• [Schriftliche Anfrage 1] Welche Zeilen der Datensätze reichen von der Zeile mit "common name: Dock bug" bis einschließlich der Zeile mit "genus: Polistes"? Gib sie als nummerierte Liste aus und lass Leerzeilen weg.

:: Auszug ::

History of the Royal Society of London. Vier Bände in Quart, der erste von 1666.
Dieses Werk ist eigentlich nur ein Abdruck der Protokolle der Sozietätssessionen bis 1687, und wenn wir den erstgenannten Sprat als einen Sachverwalter ansehen und seine Arbeit nur mit einigem Misstrauen nutzen, so finden wir dagegen hier die schätzbarsten und untrüglichsten Dokumente, welche, indem sie alle Verhandlungen der Sessionen unschuldig und trocken anzeigen, uns über das, was geschehen, den besten Aufschluss geben. Aus ihnen ist die zerstückelte Manier zu erkennen, womit die Sozietät nach ihrer Überzeugung verfuhr und die Wissenschaften verspätete, indem sie für ihre Beförderung bemüht war.

Philosophische Transaktionen

Diese sind das Archiv dessen, was man bei ihr niederlegte. Hier findet man Nachrichten von den Unternehmungen, Studien und Arbeiten der Forscher in manchen bedeutenden Weltgegenden. Dieses allgemein bekannte Werk hat nach und nach für die Freunde der Wissenschaft einen unschätzbaren Wert erhalten. Denn obgleich jedes zufällige und empirische Sammeln anfangs nur verwirrt und die eigentliche wahre Kenntnis verhindert, so stellt sich, wenn es nur immer fortgesetzt wird, nach und nach die Methode von selbst her, und das, was ohne Ordnung aufbewahrt worden, gereicht dem, der zu ordnen weiß, zum größten Vorteile.

:::

• [Schriftliche Anfrage 2] Wiederhole den Auszug über die Royal Society vollständig und unverändert.

:: Vorliegende Daten ::

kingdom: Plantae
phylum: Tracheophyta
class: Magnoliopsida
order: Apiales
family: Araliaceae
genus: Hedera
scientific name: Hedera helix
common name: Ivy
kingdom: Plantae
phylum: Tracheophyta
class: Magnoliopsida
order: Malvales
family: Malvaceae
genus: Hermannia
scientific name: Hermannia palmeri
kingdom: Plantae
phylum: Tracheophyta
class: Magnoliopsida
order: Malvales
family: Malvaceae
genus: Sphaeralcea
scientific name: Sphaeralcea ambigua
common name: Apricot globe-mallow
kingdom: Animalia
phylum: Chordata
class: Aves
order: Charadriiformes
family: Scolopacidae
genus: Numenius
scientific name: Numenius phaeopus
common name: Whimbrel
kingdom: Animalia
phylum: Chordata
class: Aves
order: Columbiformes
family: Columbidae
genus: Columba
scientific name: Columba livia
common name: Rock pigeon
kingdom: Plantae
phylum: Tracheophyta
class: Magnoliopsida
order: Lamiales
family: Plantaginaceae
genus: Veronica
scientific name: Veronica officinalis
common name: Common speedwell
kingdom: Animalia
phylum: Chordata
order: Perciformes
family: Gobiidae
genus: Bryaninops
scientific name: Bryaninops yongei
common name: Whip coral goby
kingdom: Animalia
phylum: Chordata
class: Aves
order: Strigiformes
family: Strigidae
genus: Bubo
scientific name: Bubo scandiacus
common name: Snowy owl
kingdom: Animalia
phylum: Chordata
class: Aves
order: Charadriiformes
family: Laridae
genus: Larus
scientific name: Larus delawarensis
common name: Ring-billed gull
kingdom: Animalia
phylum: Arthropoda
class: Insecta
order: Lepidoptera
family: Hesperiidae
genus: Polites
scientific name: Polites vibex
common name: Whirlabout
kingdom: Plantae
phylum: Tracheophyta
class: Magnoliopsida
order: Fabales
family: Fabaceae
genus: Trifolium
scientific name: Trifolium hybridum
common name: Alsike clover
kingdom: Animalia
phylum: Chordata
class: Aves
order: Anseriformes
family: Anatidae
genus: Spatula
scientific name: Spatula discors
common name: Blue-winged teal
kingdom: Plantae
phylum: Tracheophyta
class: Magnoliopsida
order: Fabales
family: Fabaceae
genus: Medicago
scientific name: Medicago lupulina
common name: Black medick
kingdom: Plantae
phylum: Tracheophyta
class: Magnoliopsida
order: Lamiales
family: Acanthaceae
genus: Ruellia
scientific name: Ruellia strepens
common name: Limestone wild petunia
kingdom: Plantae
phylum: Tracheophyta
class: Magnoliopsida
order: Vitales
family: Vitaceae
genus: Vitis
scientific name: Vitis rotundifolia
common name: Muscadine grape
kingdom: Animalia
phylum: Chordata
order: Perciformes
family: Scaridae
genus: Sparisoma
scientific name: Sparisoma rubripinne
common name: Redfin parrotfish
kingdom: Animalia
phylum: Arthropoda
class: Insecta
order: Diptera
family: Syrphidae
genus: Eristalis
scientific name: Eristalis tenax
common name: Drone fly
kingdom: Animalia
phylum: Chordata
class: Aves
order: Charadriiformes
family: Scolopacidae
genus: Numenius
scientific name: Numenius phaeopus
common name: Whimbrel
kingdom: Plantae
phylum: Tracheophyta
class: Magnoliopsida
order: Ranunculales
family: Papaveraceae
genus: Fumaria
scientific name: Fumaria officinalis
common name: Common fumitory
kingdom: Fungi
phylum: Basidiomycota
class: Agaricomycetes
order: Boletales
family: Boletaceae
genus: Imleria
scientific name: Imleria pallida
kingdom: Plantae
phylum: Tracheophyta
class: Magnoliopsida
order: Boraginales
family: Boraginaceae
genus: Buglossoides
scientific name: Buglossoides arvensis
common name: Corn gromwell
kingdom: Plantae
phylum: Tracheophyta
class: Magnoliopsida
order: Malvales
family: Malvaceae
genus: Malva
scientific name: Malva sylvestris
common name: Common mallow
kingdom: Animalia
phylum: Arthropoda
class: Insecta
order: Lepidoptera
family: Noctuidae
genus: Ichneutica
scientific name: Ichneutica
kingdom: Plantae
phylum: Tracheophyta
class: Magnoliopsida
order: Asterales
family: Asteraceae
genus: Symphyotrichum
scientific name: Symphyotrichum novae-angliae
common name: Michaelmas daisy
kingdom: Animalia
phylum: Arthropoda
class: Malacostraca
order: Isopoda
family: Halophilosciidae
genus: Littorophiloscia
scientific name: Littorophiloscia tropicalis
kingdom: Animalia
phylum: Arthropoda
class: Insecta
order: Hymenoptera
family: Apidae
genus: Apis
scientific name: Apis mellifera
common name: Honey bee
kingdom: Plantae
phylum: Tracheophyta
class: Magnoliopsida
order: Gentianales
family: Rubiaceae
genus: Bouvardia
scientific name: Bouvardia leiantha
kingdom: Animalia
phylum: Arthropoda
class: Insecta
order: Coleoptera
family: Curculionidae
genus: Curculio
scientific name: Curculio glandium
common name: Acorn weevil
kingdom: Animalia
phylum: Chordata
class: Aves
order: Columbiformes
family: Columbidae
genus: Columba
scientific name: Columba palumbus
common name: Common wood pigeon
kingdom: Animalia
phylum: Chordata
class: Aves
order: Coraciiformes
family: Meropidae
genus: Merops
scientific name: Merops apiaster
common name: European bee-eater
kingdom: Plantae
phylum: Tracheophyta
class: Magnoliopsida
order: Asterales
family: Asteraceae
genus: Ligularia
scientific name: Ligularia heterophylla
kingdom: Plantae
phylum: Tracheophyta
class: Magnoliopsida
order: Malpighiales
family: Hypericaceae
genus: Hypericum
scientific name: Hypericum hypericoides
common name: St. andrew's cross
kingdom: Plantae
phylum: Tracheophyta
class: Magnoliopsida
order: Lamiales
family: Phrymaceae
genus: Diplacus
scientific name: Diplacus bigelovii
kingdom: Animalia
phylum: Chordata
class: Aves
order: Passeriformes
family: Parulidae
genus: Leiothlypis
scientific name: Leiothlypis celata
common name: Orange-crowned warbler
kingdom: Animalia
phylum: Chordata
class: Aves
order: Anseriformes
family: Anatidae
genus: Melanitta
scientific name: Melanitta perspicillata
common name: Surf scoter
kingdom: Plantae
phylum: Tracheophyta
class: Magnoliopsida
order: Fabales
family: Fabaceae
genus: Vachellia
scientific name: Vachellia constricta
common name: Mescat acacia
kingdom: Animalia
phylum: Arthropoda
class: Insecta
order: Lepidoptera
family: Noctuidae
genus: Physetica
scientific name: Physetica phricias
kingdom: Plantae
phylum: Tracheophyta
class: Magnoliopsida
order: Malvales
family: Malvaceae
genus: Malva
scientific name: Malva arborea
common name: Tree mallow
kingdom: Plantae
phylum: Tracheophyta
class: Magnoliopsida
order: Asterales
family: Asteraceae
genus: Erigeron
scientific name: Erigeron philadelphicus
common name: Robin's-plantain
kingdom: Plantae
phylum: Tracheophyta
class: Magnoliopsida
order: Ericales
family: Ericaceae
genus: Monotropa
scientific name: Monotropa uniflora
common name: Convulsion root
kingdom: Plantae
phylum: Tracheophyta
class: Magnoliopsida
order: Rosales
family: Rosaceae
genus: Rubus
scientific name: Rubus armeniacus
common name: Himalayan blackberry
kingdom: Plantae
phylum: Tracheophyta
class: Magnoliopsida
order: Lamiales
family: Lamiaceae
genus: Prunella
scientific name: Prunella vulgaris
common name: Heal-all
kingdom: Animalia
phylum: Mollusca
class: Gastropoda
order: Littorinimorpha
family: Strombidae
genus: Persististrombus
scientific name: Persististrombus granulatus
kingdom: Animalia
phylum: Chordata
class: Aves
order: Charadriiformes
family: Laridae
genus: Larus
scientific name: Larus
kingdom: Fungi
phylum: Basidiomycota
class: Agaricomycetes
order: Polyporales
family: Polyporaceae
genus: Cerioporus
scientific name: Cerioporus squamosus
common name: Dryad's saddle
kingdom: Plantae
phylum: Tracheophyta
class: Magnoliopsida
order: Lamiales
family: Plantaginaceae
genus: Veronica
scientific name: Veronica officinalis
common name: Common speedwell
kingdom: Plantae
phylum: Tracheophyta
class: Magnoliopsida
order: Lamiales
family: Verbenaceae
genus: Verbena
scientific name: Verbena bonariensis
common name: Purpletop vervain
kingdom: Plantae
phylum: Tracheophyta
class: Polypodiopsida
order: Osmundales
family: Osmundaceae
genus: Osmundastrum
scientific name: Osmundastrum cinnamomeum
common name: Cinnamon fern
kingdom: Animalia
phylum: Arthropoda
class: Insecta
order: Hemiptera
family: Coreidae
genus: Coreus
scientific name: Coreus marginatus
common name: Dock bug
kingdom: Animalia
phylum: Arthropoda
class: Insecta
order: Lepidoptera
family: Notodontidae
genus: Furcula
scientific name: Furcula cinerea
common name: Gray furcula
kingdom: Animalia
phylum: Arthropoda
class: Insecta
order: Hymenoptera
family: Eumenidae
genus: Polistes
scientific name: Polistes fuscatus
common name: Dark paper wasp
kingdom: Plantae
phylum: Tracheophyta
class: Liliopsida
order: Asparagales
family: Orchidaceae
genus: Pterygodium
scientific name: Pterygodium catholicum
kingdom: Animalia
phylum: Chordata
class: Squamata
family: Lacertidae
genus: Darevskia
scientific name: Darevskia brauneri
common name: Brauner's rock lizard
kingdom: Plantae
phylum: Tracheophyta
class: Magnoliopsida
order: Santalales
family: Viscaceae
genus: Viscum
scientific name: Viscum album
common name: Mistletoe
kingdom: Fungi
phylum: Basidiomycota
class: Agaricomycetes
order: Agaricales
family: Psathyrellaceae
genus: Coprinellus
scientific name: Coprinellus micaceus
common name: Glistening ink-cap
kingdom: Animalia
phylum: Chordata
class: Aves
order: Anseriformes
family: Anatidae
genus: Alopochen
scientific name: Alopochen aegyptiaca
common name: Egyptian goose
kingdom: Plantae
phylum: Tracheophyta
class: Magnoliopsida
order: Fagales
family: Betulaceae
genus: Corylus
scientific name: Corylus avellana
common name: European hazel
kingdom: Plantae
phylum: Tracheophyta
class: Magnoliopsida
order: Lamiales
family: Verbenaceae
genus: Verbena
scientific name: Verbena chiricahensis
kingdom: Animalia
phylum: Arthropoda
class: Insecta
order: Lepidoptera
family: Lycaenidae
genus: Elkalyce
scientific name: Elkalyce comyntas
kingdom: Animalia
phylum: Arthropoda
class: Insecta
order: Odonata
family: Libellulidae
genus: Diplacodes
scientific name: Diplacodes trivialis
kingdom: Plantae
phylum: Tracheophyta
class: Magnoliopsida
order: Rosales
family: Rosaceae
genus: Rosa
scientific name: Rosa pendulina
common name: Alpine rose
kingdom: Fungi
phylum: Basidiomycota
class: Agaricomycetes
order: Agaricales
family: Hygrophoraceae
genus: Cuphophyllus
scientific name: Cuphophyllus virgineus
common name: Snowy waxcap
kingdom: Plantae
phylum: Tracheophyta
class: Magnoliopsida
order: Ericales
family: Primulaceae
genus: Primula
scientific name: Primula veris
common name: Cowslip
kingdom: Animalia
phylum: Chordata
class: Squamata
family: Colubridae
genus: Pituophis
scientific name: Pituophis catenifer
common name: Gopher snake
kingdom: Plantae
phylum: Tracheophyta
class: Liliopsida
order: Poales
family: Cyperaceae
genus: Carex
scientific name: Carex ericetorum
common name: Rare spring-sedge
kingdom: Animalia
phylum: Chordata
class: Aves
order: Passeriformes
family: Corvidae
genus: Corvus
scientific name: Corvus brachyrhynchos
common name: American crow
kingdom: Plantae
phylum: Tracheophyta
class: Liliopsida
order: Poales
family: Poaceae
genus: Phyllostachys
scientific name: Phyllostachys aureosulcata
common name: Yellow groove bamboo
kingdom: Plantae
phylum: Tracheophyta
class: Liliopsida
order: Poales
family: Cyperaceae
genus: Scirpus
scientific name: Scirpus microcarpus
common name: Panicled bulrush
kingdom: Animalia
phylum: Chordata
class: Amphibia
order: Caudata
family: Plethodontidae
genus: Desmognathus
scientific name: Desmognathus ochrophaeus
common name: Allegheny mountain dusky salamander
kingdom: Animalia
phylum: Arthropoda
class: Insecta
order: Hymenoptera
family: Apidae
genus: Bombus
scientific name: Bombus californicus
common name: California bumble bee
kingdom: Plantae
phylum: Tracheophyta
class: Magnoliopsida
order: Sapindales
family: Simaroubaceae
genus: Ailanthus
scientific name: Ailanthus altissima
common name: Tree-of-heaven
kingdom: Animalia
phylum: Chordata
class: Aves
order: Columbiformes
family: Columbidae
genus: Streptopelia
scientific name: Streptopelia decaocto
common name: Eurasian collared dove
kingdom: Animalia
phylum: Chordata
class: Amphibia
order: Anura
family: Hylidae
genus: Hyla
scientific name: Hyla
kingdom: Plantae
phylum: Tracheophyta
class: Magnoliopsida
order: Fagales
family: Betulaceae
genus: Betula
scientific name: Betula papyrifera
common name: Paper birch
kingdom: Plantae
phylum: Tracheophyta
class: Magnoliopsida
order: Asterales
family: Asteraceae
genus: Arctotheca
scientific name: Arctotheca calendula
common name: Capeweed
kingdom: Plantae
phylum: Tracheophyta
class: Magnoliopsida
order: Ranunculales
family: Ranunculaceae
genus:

:::

• [Antwort 1]
1. common name: Dock bug
2. kingdom: Animalia
3. phylum: Arthropoda
4. class: Insecta
5. order: Lepidoptera
6. family: Notodontidae
7. genus: Furcula
8. scientific name: Furcula cinerea
9. common name: Gray furcula
10. kingdom: Animalia
11. phylum: Arthropoda
12. class: Insecta
13. order: Hymenoptera
14. family: Eumenidae
15. genus: Polistes

• [Antwort 2]
History of the Royal Society of London. Vier Bände in Quart, der erste von 1666.
Dieses Werk ist eigentlich nur ein Abdruck der Protokolle der Sozietätssessionen bis 1687, und wenn wir den erstgenannten Sprat als einen Sachverwalter ansehen und seine Arbeit nur mit einigem Misstrauen nutzen, so finden wir dagegen hier die schätzbarsten und untrüglichsten Dokumente, welche, indem sie alle Verhandlungen der Sessionen unschuldig und trocken anzeigen, uns über das, was geschehen, den besten Aufschluss geben. Aus ihnen ist die zerstückelte Manier zu erkennen, womit die Sozietät nach ihrer Überzeugung verfuhr und die Wissenschaften verspätete, indem sie für ihre Beförderung bemüht war.

Philosophische Transaktionen

Diese sind das Archiv dessen, was man bei ihr niederlegte. Hier findet man Nachrichten von den Unternehmungen, Studien und Arbeiten der Forscher in manchen bedeutenden Weltgegenden. Dieses allgemein bekannte Werk hat nach und nach für die Freunde der Wissenschaft einen unschätzbaren Wert erhalten. Denn obgleich jedes zufällige und empirische Sammeln anfangs nur verwirrt und die eigentliche wahre Kenntnis verhindert, so stellt sich, wenn es nur immer fortgesetzt wird, nach und nach die Methode von selbst her, und das, was ohne Ordnung aufbewahrt worden, gereicht dem, der zu ordnen weiß, zum größten Vorteile.